Pontianak (Antara Kalbar) - Dinas Sosial, Pemberdayaan Perempuan dan Perlindungan Anak Singkawang telah menangani sebanyak 11 aduan kasus anak yang membutuhkan perlindungan, baik sebagai korban ataupun pelaku sepanjang Januari hingga awal Maret 2017.

"Sebelas kasus ini melibatkan 25 anak, dengan jenis kasus yang berbeda-beda, seperti dugaan pencurian, dugaan anak terpapar pornografi, asusila, kekerasan psikis, kekerasan fisik, anak dengan perilaku sosial menyimpang dan anak terlantar," kata Kasi Pemenuhan Hak dan Perlindungan Anak, Dinas Sosial, Pemberdayaan Perempuan dan Perlindungan Anak Singkawang, Winda, Sabtu.

Dari 11 kasus yang ditangani, tujuh diantaranya merupakan kasus baru dan dua kasus lanjutan. Sedangkan dua lagi merupakan kasus melibatkan orang baru, tapi ada juga yang pernah pihaknya tangani sebelumnya.

Dari 11 kasus itu yang paling banyak ditangani adalah kasus pencurian dan pornografi. "Untuk pencurian ada dua kasus dan pornografi ada dua kasus," katanya.

Meski demikian, tidak semua kasus yang ditanganinya berhadapan dengan hukum. Dalam menangani kasus yang melibatkan anak pihaknya juga bekerjasama dengan Polres dan Bapas Singkawang.

"Sehingga kalau ada anak-anak yang terlibat dengan hukum, akan kita selesaikan dengan proses diversi," tuturnya.

Hanya saja, untuk mengetahui hasilnya (berhasil atau tidak) proses penyelesaian Diversi-nya, tanyakan saja ke Polres Singkawang.

Sementara di tahun 2016, pihaknya juga telah menangani sebanyak 42 pengaduan kasus anak yang membutuhkan perlindungan.

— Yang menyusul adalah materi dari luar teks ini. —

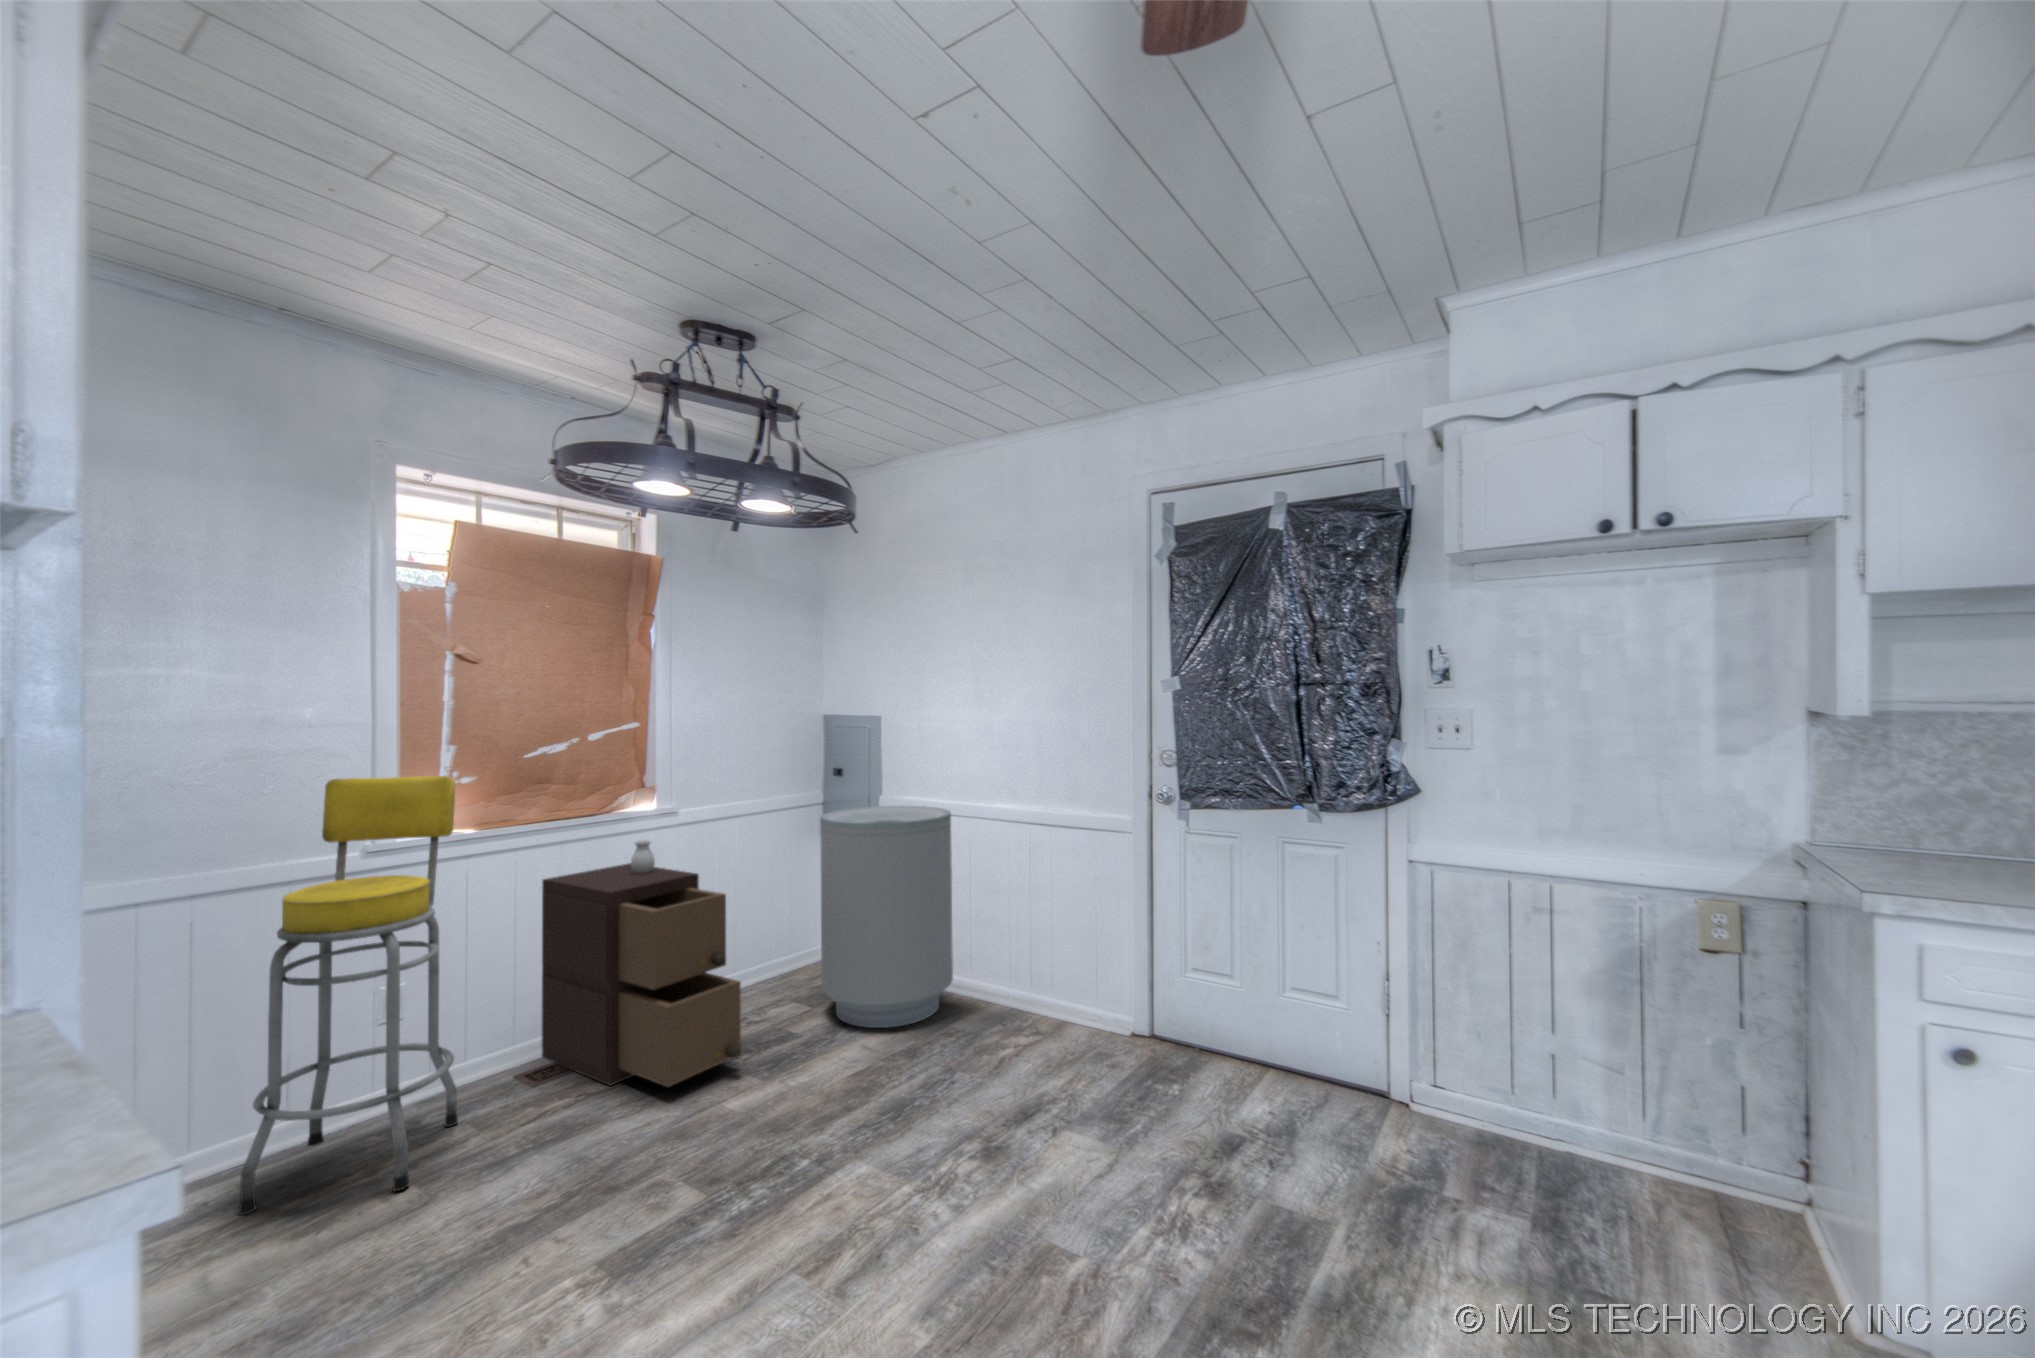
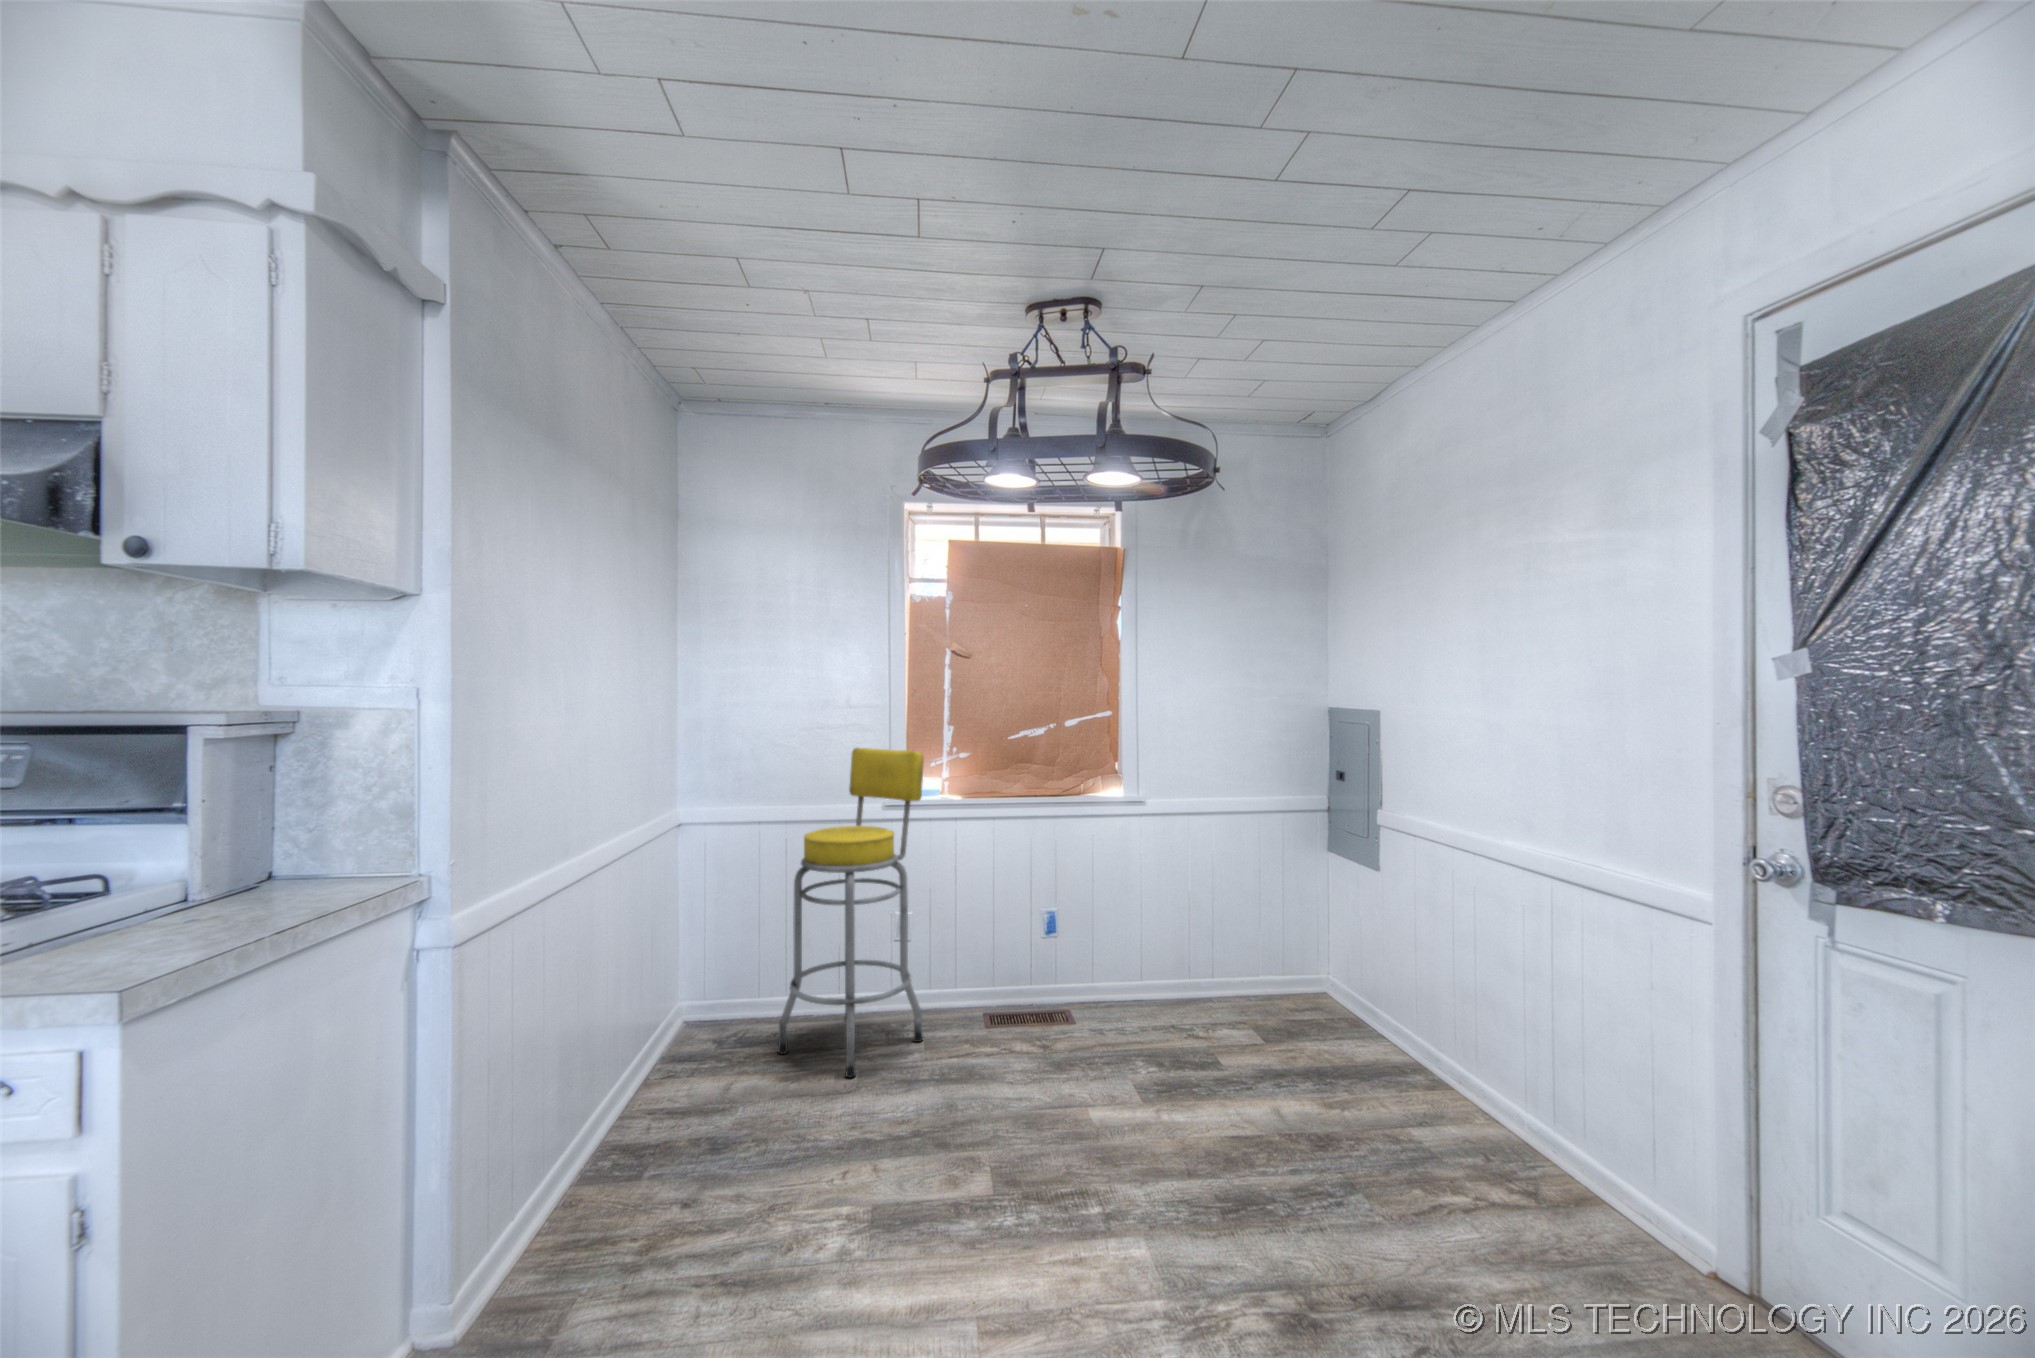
trash can: present [820,806,953,1028] -> none [1266,822,1445,1111]
storage cabinet: present [541,840,741,1087] -> none [1015,826,1141,1075]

"Pengaduan kasus di kami juga ada yang belum jelas sehingga membutuhkan tindak klarifikasi," katanya.

Dari 42 kasus yang ditangani, katanya, 35 merupakan kasus baru, empat kasus lanjutan dan tiga kasus di dalamnya melibatkan orang baru dan lama yang sudah pernah pihaknya tangani.

Sedangkan jumlah anak yang terlibat dalam kasus yang diadukan baik sebagai korban atau pelaku ada sebanyak 93 orang.

"Yang mana 47 orang diantaranya merupakan anak jalanan," kata Winda.

Adapun jenis kasus yang diadukan, yaitu dugaan pencurian, dugaan asusila (pencabulan atau persetubuhan), narkotika, anak dengan perilaku sosial menyimpang, dugaan kekerasan fisik, dugaan kekerasan psikis dan pelanggaran lalu lintas.

Sedangkan cara datangnya pengaduan, ujarnya, ada yang datang sendiri, rujukan dari Polres, laporan Kader PA atau Satgas PA, laporan Forum Anak dan rujukan dari Dinas Kesehatan.

"Kalau dari segi kasus yang ditangani, yang paling banyak adalah asusila dan pencurian," katanya.

Sedangkan dari segi jumlah anak yang terlibat, yang paling banyak adalah anak dengan perilaku sosial menyimpang.

Winda menilai, tingginya angka perilaku sosial menyimpang yang rata-rata korbannya adalah anak di Kota Singkawang ini harus menjadi perhatian bersama terutama orangtua.

"Disamping peran ibu (istri), anak juga sangat membutuhkan kasih sayang dari ayah," ujarnya.

Jangan sampai kesibukan ayah bekerja, namun tidak sempat memberikan perhatian kepada anak-anaknya.

"Hal inilah yang dapat membuat anak berprilaku menyimpang," katanya.

Anggota DPR RI Erma Suryani Ranik sebelumnya meminta pihak kepolisian untuk menghukum pelaku kejahatan seksual terhadap anak dengan pasal maksimal.

"Kita minta kepada pihak kepolisian, untuk menghukum pelaku kejahatan seksual seberat-beratnya. Apalagi korbannya adalah anak," kata Erma Suryani Ranik saat kunjungan kerja ke Singkawang.

Erma mengatakan, dengan hukuman maksimal supaya ada efek jera bagi pelaku. Karena pelaku kekerasan seksual sudah merusak masa depan anak.

Di samping itu, anggota Komisi III DPR itu menekankan agar kepolisian untuk tidak mengekspos nama-nama korban pelecehan seksual ke publik, apalagi korbannya merupakan anak-anak di bawah umur.